> Exercise task:
How many lines in the listing below contain the string "shows", with case counting? Reply with the number alone.

> Exercise inputs:
*****

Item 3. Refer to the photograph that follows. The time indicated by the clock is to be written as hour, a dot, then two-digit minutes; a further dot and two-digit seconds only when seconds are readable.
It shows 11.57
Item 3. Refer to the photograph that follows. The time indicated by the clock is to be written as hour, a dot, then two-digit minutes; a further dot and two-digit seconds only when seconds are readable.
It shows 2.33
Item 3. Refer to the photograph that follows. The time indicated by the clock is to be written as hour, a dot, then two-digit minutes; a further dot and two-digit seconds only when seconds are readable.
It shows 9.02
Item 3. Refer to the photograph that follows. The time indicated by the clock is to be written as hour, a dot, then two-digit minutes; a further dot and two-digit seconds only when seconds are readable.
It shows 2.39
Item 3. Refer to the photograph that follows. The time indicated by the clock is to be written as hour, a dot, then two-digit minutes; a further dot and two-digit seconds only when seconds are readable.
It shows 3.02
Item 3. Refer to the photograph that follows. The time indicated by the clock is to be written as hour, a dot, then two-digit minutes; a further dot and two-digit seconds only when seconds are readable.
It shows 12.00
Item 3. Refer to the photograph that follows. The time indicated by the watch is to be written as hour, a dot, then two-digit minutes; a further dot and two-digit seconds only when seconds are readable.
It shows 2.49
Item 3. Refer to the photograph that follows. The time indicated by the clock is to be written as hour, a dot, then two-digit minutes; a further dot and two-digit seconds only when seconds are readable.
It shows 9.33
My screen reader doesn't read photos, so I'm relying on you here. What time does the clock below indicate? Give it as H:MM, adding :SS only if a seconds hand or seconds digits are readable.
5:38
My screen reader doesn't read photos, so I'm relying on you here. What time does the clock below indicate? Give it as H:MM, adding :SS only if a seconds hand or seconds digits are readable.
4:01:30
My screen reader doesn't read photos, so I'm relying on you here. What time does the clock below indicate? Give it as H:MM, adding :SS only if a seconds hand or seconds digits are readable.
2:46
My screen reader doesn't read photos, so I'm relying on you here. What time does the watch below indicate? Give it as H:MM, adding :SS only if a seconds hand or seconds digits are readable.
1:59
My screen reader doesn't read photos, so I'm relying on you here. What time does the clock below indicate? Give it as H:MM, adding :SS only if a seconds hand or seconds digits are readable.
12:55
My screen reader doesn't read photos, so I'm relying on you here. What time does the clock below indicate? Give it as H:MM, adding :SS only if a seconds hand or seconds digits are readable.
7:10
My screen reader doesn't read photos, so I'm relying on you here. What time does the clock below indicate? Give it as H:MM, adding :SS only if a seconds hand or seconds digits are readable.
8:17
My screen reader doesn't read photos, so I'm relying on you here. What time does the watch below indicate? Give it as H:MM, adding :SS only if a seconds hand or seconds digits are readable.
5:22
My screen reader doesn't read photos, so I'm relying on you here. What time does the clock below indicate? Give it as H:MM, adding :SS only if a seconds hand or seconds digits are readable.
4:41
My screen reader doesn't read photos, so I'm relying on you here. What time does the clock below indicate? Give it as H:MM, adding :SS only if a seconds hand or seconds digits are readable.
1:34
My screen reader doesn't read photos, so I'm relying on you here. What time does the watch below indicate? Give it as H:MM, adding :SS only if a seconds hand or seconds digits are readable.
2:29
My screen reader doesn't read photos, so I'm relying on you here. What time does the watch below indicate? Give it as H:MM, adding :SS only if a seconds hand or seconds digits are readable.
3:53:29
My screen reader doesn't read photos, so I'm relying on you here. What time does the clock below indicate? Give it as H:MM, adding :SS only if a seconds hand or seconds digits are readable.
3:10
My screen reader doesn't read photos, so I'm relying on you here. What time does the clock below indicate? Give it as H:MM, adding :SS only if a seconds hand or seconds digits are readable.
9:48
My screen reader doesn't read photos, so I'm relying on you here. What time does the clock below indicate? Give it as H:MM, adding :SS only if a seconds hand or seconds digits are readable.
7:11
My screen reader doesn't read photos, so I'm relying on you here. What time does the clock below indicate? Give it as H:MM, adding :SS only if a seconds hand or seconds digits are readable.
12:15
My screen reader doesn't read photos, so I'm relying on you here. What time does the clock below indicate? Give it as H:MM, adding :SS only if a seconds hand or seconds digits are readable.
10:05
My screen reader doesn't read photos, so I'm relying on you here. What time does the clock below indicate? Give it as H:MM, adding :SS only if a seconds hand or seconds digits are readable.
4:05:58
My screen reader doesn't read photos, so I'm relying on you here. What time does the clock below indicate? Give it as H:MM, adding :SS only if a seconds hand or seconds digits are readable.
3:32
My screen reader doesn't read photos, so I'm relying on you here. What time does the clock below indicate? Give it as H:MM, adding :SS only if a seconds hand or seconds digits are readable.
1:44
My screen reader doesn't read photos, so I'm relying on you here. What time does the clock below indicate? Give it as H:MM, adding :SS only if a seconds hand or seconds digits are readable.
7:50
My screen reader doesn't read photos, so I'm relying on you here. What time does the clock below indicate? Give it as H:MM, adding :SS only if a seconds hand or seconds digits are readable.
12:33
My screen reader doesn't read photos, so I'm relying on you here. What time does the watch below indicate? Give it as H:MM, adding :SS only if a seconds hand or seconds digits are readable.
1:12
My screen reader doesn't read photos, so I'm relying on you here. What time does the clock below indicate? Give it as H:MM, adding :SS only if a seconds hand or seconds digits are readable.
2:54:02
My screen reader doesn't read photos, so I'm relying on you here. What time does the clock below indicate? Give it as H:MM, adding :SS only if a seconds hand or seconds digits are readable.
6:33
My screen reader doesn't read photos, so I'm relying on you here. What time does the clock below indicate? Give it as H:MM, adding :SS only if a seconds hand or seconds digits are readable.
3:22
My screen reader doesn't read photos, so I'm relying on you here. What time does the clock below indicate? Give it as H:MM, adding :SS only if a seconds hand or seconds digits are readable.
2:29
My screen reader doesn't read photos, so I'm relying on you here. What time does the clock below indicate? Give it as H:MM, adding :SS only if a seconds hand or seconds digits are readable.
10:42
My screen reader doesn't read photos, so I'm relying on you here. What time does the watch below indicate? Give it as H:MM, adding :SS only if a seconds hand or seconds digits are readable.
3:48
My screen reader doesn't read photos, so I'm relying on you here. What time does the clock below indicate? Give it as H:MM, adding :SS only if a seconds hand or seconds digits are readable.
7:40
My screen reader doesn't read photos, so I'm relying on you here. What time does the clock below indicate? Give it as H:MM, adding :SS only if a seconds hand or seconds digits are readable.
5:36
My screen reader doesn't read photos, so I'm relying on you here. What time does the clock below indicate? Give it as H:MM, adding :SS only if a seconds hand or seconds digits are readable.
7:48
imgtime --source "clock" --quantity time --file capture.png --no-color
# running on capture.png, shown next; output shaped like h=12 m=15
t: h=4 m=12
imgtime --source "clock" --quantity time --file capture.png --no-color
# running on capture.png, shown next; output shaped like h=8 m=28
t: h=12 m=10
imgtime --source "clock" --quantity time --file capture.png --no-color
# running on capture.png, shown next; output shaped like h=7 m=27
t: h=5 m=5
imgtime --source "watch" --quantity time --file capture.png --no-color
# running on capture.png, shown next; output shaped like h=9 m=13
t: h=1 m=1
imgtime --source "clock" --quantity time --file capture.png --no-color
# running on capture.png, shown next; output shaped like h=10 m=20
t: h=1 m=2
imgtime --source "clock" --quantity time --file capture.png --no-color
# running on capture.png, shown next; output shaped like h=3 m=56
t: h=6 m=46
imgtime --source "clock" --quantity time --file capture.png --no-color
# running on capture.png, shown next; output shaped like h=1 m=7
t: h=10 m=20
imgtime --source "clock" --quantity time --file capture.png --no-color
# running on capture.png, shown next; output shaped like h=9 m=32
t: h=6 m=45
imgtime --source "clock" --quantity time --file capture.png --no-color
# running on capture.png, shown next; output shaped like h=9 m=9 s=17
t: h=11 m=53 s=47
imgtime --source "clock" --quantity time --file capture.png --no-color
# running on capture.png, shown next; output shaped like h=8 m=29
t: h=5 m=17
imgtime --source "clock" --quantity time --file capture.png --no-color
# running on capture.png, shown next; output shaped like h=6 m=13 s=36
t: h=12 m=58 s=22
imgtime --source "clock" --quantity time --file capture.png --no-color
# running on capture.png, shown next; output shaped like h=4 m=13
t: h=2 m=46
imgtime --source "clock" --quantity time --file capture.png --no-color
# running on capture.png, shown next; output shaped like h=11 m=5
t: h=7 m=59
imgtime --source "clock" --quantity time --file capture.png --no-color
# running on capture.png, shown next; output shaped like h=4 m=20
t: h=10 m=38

*****

> Response to the exercise:
8